Perhaps the WNBA, which is particularly popular with girls and young women, knows the answer. While sports advertisers targeted toward men still dominate, with AOL Time Warner's CNNSI, The Sporting News and WNBA's sibling NBA ranking No. 1, No. 2 and No. 3 as advertisers in June, the WNBA, which is in the middle of its season, ranked fourth. As such, it bested such popular and high-ranking online sports advertisers as SportsLine.com and ESPN.com.

Much of the aggressive activity, according to a WNBA spokeswoman, was focused on the league's All-Star game, which was held last week in Orlando, Fla. The league used banner ads and skyscraper ads to lead users directly to online All-Star balloting on Yahoo!, which is a partner of the WNBA and which carried the heaviest advertising load of 36,282,000 impressions during the month of June; the league has also given considerable weight to a banner promoting live online audiocasts of all WNBA games, devoting roughly a quarter of its buy to that marketing cause. The WNBA regular season runs from May through August.

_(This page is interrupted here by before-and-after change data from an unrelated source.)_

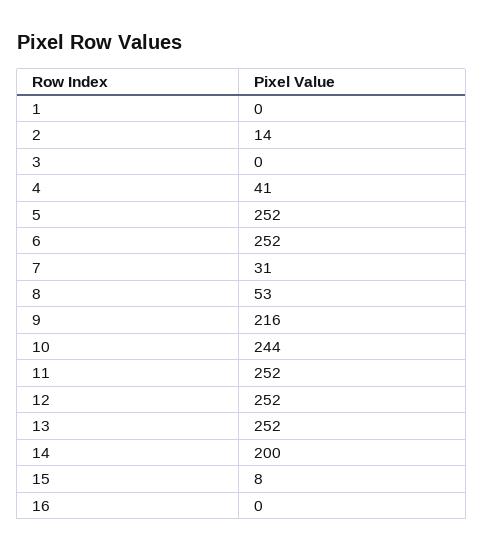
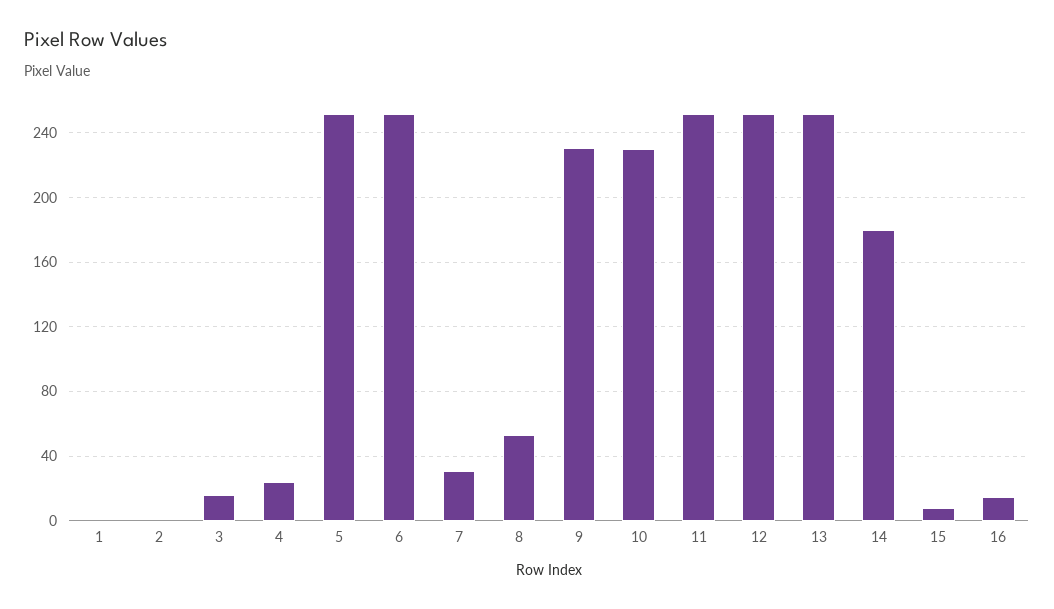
2: 14 -> 0
3: 0 -> 15
4: 41 -> 25
9: 216 -> 230
10: 244 -> 230
14: 200 -> 180
16: 0 -> 15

Other popular sites for the WNBA's advertising were sweepstakes-driven portal iWon, which is backed by Viacom's CBS, with 22,004,000 impressions and, as might be expected, the NBA site with 2,657,000. (The league has no immediately apparent ties to CBS. The TV broadcast games run on NBC and Walt Disney's ESPN and ESPN2.) The company also advertised on Oxygen and its own site, which might be considered redundant if the campaign's goal is to drive traffic.

If the WNBA's approach to online media is any guide, there's not much female traffic going to mainstream sports sites. The league paid lip-service to sites such as CNNSI.com and ESPN.com giving them only a fraction of the media it devoted to other online outlets.

The league also bought some media on the Web site of the South Florida Sun-Sentinel, the hometown newspaper of the All-Star game host city, and, strangely, the sites for Netscape and the Sci-Fi Channel.

Maybe the WNBA has insights into its audience that outsiders don't.